Brief a
In the forum thread on train wiring, what does gunrunnerjohn say the outlet strip does not protect?

Document text
┌──

# Another wiring question



## Gansett (Apr 8, 2011)

Been reading up in preparation for getting track down and finally running.
Question about short circuits. If you goof what happens? Loco motor burns up? Transformer blows? House burns to the ground?

Realize it's low voltage DC but does it make sense to put a 2-3 amp in-line fuse ala auto applications between track feed and transformer to protect expensive equipment?

Yes, I know I read waaay too much. I also wear a belt _and_ suspenders.:thumbsup:


----------



## sstlaure (Oct 12, 2010)

Both of my powerpacks have an overload circuit built into them and a red light to alert you of an overload/short circuit. They just stop working until you unplug them and re-plug them in. No damage to anything.


----------



## gunrunnerjohn (Nov 10, 2010)

If you're concerned, I'd indeed put a fast blow fuse inline with the power, it's cheap insurance.


----------



## Gansett (Apr 8, 2011)

I'm a expert at allowing the magic smoke out of electical stuff. A in-line fuse it is.
Thanks
Jack


----------



## Reckers (Oct 11, 2009)

Jack, another alternative is the multiple-outlet strip with built-in circuit breaker. Seems like they run about $5 at Wallyworld.


----------



## gunrunnerjohn (Nov 10, 2010)

The outlet strip doesn't protect the trains, just the transformer. The fuse is a much better alternative here.


----------



## rybredd (Aug 24, 2011)

JackC said:


> I'm a expert at allowing the magic smoke out of electical stuff. A in-line fuse it is.
> Thanks
> Jack



Haha! I know what you mean....Love that smell!


----------



## NIMT (Jan 6, 2011)

I think the power strip with cuircit breaker is protection for the Burning Down The House part of the formula!:laugh:


----------



## Reckers (Oct 11, 2009)

gunrunnerjohn said:


> If you're concerned, I'd indeed put a fast blow fuse inline with the power, it's cheap insurance.


I considered that point, but here's my logic. If he's not running S scale, he needs the house when he upgrades to S scale. Having the train go to toast is the motivator to upgrade...

Okay, I was trying to address the burnt house issue, since the fuse addressed the train side of things.


----------



## Gansett (Apr 8, 2011)

As I said previously I'm a belt _and _suspenders guy. Transformer will be plugged into a power strip then a in-line fuse on the common feed.

Burning down the house is not a option although I wouldn't mind selling and getting something on a single floor.


----------



## raleets (Jan 2, 2011)

Hey Sean,
Great to have you back! :thumbsup: Where the heck you been hiding????
Bob


----------

└──

Task data

┌──

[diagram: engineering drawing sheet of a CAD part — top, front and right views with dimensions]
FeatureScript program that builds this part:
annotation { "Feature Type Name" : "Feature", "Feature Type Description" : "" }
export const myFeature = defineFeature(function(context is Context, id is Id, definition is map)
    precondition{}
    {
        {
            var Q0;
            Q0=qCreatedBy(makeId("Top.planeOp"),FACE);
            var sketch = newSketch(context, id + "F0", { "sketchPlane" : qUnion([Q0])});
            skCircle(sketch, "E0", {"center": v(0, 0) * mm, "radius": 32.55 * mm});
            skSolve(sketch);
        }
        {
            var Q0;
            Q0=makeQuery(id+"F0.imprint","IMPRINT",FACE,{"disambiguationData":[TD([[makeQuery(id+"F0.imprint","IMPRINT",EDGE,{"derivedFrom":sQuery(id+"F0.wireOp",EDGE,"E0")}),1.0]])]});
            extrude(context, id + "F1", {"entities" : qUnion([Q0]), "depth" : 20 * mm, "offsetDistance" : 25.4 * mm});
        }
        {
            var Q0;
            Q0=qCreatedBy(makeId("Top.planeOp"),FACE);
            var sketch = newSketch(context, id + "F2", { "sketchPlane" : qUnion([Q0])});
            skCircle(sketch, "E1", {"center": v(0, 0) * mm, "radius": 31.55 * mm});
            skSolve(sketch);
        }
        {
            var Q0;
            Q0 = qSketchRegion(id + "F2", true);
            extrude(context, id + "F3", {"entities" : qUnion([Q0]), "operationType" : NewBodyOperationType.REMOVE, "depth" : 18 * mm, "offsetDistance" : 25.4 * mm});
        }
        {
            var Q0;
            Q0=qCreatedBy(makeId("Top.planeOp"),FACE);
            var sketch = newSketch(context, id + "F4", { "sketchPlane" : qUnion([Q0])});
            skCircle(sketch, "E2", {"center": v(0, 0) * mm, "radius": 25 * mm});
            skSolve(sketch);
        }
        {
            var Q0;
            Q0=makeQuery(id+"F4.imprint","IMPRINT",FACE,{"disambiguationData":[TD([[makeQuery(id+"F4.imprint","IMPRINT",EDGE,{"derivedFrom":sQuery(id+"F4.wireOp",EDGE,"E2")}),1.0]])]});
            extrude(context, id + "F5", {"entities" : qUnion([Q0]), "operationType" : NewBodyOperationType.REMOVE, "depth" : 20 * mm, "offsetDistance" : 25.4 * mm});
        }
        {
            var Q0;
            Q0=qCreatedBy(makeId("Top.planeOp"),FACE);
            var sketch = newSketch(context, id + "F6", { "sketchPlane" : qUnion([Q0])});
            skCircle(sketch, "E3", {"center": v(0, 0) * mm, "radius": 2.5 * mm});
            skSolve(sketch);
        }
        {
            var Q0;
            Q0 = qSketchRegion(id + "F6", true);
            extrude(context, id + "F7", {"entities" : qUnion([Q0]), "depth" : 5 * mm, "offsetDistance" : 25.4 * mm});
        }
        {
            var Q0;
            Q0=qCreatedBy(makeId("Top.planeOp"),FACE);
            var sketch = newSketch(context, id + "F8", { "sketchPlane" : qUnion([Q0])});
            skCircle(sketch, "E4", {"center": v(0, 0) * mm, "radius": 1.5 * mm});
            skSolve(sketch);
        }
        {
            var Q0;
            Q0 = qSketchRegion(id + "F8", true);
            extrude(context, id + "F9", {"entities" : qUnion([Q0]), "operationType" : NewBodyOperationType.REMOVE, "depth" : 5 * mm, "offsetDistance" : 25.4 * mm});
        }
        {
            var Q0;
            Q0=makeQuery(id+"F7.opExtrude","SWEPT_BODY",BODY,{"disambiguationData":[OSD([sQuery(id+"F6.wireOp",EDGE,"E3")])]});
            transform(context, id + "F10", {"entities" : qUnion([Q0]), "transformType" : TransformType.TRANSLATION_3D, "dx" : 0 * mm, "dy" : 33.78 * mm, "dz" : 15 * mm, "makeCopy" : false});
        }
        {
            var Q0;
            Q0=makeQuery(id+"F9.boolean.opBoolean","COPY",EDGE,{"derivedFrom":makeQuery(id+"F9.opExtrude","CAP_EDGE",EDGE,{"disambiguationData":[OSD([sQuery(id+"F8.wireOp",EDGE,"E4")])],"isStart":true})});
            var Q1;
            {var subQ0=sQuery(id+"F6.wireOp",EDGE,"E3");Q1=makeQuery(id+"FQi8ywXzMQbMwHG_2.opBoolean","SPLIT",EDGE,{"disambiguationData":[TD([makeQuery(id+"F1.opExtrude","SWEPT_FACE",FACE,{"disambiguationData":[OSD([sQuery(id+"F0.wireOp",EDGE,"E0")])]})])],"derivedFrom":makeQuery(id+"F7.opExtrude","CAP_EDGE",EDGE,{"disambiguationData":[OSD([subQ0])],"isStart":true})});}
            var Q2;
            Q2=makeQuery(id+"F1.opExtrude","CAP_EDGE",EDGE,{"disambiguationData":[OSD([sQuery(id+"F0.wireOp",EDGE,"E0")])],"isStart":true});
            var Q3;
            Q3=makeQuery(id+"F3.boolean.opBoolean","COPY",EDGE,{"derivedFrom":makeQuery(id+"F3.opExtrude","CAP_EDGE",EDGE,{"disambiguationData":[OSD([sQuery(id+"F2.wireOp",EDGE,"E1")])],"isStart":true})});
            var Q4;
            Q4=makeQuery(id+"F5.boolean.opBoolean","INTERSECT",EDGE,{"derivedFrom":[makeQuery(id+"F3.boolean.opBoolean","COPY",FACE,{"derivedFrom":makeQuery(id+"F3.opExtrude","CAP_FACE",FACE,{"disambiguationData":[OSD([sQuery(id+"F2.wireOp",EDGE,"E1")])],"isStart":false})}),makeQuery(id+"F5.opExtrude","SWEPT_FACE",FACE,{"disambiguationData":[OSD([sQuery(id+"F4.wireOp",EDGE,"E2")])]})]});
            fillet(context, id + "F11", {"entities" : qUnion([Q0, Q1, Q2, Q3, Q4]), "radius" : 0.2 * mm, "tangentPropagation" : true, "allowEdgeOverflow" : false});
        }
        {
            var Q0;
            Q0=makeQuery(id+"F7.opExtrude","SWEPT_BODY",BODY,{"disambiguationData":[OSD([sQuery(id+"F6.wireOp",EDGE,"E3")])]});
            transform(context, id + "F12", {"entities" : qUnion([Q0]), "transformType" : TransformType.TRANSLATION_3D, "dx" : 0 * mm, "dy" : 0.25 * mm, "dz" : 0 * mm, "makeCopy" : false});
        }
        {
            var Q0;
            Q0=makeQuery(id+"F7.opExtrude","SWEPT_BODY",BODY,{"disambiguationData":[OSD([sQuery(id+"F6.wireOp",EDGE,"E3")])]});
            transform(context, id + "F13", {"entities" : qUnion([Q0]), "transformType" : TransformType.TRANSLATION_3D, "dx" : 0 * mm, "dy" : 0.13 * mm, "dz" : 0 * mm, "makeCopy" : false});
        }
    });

└──

Brief b
Locate every line of the records that contains the string "qSketchRegion" and copy each one. Case counts.

Problem solution a
The trains; it protects only the transformer.

Problem solution b
            Q0 = qSketchRegion(id + "F2", true);
            Q0 = qSketchRegion(id + "F6", true);
            Q0 = qSketchRegion(id + "F8", true);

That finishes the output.